« Quand je dessine, je ne pose pas simplement mon crayon sur une feuille, j’engage ma façon de voir le monde, mon quotidien, mes souvenirs. Tout le monde n’a pas les mêmes références, ce sont des choix. » Elodie, designer sur un long métrage pour un studio d’animation, s’inquiète, comme de nombreux artistes, de voir l’impact grandissant de l’intelligence artificielle (IA) sur l’intégrité avec laquelle elle exerce son métier : « Ces outils virtuels ne font que reprendre les œuvres d’artistes bien réels »se souvient la jeune femme, qui préfère rester anonyme par peur de » harcèlement « sur les réseaux sociaux.
Dans une culture où la créativité est essentielle, l’indépendance des salariés vis-à-vis des outils d’IA est souvent revendiquée avec insistance. Pourtant, cette réflexion imprègne de nombreux autres secteurs – des traducteurs aux avocats, des codeurs informatiques aux responsables RH – où la valeur du travail comme expression de soi, de ses compétences et de son expérience est remise en question. « Le traducteur est toujours là. Mais c’est son métier qui change », souligne, pour sa part, Daphné Charpin-Lèbre, directrice de l’agence ACSTraduction.
Les chiffres
75%
C’est la part des décideurs qui citent « l’amélioration des performances des salariés » comme raison de recourir à l’IA, selon une étude qualitative de LaborIA-Explorer sur l’impact de l’IA sur le travail, publiée en mai 2024 et réalisée sur deux ans auprès de plusieurs parties prenantes (décideurs, salariés, ingénieurs, designers) au sein de différentes organisations (entreprises privées, administrations).
71%
C’est la part des salariés américains qui se disent préoccupés par les considérations éthiques et morales liées à l’utilisation de l’IA, selon l’enquête « AI Anxiety in Business » du cabinet d’audit EY, publiée en décembre 2023.
Ces dernières années, elle a constaté la perte de compétences dans cette profession, par ailleurs fortement investie dans l’IA. « Avant, j’envoyais des textes en français à des traducteurs et ils les traduisaient en anglais.
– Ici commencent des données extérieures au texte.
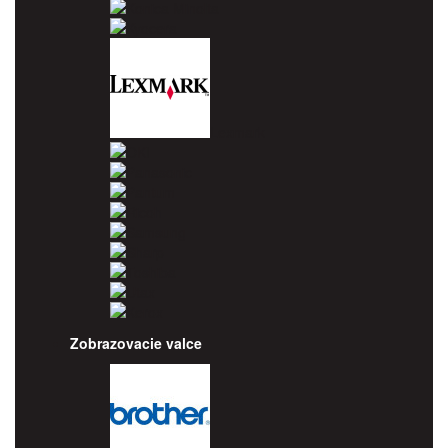
Konica Minolta
Kyocera
Lexmark
OKI
Panasonic
Pantum
Ricoh
Samsung
Sharp
Toshiba
Utax
Xerox
Zobrazovacie valce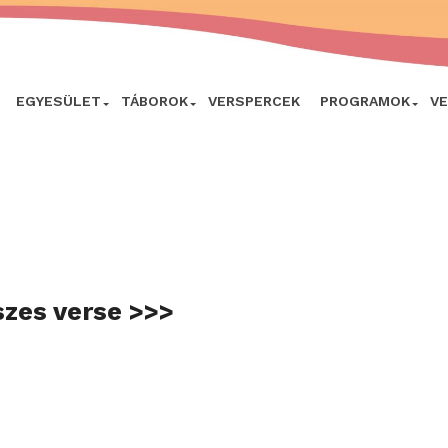
EGYESÜLET
TÁBOROK
VERSPERCEK
PROGRAMOK
V
szes verse >>>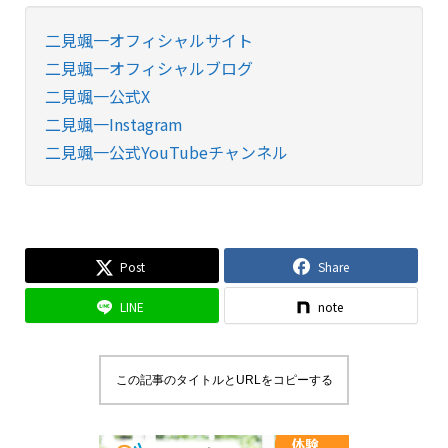
二見颯一オフィシャルサイト
二見颯一オフィシャルブログ
二見颯一公式X
二見颯一Instagram
二見颯一公式YouTubeチャンネル
Post
Share
LINE
note
この記事のタイトルとURLをコピーする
Aujourd’hui, les textes sont pré-traduits et leur travail consiste davantage à vérifier si la proposition du logiciel est correcte qu’à réfléchir à la construction de la phrase. Beaucoup souffrent. »affirme celle qui est également traductrice assermentée près la cour d’appel de Grenoble.
« Ces outils nous ont été imposés par les grandes structures du secteur. Depuis cinq ou six ans, les prix ont baissé de près de 30 %, et il faut donc aller plus vite. Les tournures de phrases sont généralement justes, mais elles sont toujours les mêmes », ajoute-t-elle, pointant une perte de richesse dans la langue.
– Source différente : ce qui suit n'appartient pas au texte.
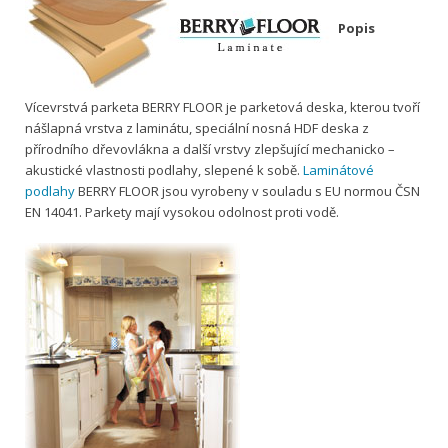
Popis
Vícevrstvá parketa BERRY FLOOR je parketová deska, kterou tvoří
nášlapná vrstva z laminátu, speciální nosná HDF deska z
přírodního dřevovlákna a další vrstvy zlepšující mechanicko –
akustické vlastnosti podlahy, slepené k sobě.
Laminátové
podlahy
BERRY FLOOR jsou vyrobeny v souladu s EU normou ČSN
EN 14041. Parkety mají vysokou odolnost proti vodě.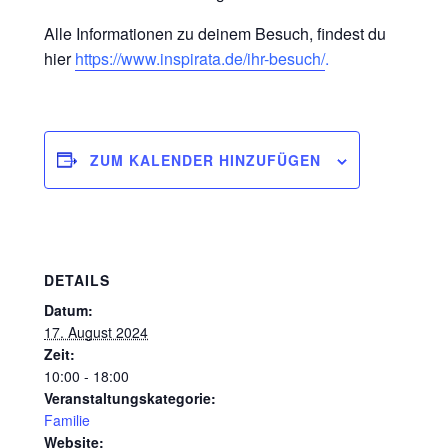
Alle Informationen zu deinem Besuch, findest du
hier
https://www.inspirata.de/ihr-besuch/
.
ZUM KALENDER HINZUFÜGEN
DETAILS
Datum:
17. August 2024
Zeit:
10:00 - 18:00
Veranstaltungskategorie:
Familie
Website: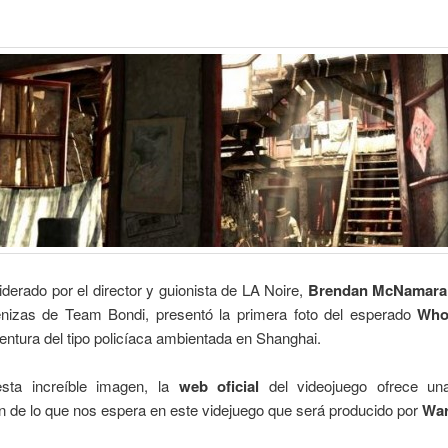
liderado por el director y guionista de LA Noire,
Brendan McNamara
enizas de Team Bondi, presentó la primera foto del esperado
Who
ventura del tipo policíaca ambientada en Shanghai.
sta increíble imagen, la
web oficial
del videojuego ofrece un
n de lo que nos espera en este videjuego que será producido por
War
Les employés et les outils d’IA
Dans de nombreux cas, les partisans de l’IA opposent l’intelligence humaine à l’intelligence des machines, vantant la fiabilité supposée supérieure mais aussi la plus grande compétitivité de cette dernière : « C’est une manière de séduire l’acheteur et donc le chef d’entreprise au détriment du travailleur », insiste Yann Ferguson, directeur scientifique de LaborIA, laboratoire de l’Institut national de recherche en sciences et technologies du numérique (Inria). En pratique, « Il faudrait parvenir à combiner ces deux intelligences pour éviter l’établissement de configurations aliénantes entre l’homme et la machine. ». C’est dans cette circulation que réside une autonomie possible »estime cet expert sur l’impact de l’IA sur le travail.